07/03/13

Mesure de Distance Très Précise du Grand Nuage de Magellan

Les mesures de distances, c'est un peu ce qui est le fondement de l'astronomie. Tout part de là.
Les mesures de distances sont notamment à la base de la mesure des paramètres cosmologiques cruciaux comme la constante de Hubble H0.

Il faut savoir que mesurer des distances lointaines n'est pas chose facile, ni des distances proches d'ailleurs. Et c'est d'autant plus délicat que la méthode utilisée par les astronomes est une méthode par échelons successifs : pour mesurer des distances lointaines, on doit connaitre avec précision le comportement d'objets particuliers en fonction de la distance, et donc connaitre cette distance avec le moins d'incertitude possible.

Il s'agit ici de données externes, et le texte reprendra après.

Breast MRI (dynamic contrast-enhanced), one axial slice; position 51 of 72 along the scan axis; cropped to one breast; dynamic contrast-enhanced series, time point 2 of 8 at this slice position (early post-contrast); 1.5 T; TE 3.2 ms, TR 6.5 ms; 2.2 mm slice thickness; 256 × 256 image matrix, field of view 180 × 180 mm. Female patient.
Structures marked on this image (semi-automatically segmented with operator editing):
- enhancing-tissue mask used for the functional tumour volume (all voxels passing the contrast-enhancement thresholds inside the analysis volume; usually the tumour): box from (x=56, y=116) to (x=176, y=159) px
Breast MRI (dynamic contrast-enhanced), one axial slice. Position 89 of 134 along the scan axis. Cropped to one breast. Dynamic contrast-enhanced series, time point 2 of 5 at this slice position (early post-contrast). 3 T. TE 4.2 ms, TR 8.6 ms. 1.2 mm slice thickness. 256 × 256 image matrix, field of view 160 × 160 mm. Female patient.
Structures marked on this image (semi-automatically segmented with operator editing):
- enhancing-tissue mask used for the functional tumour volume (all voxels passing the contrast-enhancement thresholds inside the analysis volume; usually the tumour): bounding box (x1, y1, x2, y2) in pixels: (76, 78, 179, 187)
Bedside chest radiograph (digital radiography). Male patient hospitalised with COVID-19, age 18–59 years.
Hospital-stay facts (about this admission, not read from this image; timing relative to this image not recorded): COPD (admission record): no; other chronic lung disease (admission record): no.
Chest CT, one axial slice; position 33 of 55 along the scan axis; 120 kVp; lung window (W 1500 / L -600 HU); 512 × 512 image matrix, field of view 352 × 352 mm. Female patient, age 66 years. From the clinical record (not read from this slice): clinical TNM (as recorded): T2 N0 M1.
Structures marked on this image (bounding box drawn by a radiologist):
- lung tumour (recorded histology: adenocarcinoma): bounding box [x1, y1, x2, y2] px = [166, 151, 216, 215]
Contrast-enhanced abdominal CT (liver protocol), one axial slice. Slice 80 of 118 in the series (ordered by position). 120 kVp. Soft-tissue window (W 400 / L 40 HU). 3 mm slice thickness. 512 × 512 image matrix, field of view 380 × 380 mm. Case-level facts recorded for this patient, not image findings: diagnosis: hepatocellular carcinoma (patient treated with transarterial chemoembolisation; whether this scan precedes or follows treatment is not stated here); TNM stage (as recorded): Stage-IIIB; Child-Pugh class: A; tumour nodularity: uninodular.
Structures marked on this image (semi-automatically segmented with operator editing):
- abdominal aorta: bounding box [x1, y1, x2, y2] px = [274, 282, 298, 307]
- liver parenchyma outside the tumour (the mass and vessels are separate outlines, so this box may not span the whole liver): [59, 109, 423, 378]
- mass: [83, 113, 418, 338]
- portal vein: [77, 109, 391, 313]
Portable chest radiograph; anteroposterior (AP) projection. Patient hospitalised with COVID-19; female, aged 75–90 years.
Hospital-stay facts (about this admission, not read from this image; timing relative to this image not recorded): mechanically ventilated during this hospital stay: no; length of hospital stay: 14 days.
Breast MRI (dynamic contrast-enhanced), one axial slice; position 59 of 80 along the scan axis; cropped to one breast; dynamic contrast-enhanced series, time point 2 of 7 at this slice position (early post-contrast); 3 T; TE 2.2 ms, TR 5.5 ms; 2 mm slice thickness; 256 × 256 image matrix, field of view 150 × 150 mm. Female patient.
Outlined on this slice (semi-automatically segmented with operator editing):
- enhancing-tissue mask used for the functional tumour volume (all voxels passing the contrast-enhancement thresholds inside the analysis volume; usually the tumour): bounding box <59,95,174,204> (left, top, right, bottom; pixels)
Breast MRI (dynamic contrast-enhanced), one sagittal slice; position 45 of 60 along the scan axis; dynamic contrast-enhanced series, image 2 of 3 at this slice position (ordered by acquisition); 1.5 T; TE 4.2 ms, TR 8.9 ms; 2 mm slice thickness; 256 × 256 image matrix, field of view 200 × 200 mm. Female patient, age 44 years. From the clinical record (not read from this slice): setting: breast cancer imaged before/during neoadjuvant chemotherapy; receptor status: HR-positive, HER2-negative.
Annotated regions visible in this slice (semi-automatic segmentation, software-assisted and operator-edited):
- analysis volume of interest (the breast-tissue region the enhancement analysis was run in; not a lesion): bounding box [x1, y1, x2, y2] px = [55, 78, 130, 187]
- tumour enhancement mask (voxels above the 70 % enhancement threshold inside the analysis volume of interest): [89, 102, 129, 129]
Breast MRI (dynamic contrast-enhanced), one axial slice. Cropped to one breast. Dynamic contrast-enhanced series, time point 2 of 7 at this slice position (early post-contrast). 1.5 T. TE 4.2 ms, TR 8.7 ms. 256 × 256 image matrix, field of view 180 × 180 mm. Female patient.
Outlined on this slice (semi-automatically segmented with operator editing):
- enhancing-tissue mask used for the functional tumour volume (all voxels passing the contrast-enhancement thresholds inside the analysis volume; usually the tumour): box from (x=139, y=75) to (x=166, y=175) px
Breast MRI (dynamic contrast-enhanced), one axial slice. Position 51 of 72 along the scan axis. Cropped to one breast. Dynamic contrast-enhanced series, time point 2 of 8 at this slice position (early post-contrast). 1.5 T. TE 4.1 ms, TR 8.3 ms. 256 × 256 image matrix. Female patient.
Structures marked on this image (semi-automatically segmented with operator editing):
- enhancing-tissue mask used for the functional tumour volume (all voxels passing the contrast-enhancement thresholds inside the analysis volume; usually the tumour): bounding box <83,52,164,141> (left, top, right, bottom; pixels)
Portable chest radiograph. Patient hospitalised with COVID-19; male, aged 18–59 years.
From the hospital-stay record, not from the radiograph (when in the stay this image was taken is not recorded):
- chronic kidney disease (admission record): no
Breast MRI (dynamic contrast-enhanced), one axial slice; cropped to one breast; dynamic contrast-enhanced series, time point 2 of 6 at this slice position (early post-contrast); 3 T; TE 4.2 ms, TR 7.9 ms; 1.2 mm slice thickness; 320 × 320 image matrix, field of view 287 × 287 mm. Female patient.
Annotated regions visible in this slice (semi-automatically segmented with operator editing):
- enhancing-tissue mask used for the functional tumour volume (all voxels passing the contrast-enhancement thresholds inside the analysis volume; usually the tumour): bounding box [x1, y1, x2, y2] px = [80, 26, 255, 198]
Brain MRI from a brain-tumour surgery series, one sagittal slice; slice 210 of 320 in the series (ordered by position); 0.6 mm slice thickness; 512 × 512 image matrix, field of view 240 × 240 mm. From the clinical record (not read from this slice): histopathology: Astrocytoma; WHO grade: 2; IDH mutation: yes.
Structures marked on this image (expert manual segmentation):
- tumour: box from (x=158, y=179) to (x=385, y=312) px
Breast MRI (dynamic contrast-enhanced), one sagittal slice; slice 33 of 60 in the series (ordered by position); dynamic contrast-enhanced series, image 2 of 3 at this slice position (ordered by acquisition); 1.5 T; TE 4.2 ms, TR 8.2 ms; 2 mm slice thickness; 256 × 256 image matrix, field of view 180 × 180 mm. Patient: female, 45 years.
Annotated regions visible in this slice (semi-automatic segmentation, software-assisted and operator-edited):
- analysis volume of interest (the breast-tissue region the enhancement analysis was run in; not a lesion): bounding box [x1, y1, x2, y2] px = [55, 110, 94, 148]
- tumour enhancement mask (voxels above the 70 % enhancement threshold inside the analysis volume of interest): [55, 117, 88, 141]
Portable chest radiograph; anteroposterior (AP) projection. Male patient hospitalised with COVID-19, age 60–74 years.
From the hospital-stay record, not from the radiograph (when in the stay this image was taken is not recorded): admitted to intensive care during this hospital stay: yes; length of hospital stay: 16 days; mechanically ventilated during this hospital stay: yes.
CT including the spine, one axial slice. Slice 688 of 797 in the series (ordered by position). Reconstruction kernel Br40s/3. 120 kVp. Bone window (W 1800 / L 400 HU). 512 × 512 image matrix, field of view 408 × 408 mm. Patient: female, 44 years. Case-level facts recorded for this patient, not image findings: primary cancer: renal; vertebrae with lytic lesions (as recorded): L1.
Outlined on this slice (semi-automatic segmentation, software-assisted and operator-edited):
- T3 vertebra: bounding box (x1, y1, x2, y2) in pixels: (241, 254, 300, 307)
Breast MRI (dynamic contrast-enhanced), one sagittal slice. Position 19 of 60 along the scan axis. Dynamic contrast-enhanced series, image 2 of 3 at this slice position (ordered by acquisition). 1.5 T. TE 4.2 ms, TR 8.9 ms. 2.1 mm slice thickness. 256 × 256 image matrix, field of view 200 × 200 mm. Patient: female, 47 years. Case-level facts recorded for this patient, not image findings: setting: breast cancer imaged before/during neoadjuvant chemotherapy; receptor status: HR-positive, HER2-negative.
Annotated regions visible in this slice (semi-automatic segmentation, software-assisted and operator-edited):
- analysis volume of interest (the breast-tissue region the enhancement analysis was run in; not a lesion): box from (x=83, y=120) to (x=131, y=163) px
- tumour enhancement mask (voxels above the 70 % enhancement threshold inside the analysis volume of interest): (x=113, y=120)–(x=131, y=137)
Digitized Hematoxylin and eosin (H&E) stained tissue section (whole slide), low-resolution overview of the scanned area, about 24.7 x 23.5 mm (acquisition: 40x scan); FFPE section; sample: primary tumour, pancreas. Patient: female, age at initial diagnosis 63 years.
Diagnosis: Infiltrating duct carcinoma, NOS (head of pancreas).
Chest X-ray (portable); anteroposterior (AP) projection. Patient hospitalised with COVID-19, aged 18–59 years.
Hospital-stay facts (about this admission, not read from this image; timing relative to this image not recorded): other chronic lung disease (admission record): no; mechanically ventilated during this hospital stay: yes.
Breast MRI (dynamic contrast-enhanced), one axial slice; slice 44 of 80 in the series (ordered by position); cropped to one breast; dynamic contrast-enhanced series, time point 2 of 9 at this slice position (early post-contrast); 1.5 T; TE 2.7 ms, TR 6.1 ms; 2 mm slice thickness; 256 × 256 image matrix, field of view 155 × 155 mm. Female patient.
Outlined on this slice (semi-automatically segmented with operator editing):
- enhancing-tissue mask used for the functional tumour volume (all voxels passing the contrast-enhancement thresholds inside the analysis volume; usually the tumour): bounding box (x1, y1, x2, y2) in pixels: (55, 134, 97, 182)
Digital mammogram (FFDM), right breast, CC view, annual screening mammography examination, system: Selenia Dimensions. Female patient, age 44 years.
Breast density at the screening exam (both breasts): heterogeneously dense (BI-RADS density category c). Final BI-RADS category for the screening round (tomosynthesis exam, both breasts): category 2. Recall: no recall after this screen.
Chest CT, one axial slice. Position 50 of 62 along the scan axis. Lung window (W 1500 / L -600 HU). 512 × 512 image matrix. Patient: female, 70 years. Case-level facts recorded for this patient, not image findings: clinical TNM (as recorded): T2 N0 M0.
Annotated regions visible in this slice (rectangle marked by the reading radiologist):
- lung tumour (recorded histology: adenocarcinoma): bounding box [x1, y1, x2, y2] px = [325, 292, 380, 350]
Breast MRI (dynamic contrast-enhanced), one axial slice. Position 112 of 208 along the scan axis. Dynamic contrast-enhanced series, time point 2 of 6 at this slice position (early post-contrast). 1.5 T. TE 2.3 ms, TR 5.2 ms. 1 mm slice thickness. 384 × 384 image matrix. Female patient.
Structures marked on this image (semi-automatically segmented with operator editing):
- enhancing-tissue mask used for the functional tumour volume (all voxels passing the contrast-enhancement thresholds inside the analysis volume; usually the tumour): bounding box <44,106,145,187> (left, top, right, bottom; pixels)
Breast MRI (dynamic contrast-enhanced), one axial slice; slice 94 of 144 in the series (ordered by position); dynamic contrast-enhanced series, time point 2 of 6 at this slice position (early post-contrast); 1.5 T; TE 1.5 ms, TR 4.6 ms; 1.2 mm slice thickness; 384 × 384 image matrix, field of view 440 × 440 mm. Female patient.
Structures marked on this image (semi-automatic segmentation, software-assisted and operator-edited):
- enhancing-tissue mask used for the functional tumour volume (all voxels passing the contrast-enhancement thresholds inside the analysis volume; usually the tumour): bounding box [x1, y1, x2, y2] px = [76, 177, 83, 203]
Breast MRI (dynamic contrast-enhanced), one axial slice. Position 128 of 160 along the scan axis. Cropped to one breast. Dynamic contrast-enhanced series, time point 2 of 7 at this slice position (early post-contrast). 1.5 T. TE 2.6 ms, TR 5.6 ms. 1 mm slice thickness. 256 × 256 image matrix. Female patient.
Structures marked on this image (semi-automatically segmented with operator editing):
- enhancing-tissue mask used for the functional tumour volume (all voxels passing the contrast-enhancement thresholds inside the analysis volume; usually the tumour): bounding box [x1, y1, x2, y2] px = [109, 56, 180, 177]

Deux types d'objets sont utilisés : les étoiles Céphéides et les Supernovae Ia. Tous deux offrent un comportement spécifique en fonction de leur distance : les Céphéides sont des étoiles qui ont une luminosité variable, dont la période dépend de la luminosité. En mesurant leur période de variation, on connait donc leur luminosité, et connaissant par ailleurs leur type spectroscopique, on connait leur production de lumière intrinsèque, et on en déduit alors leur distance.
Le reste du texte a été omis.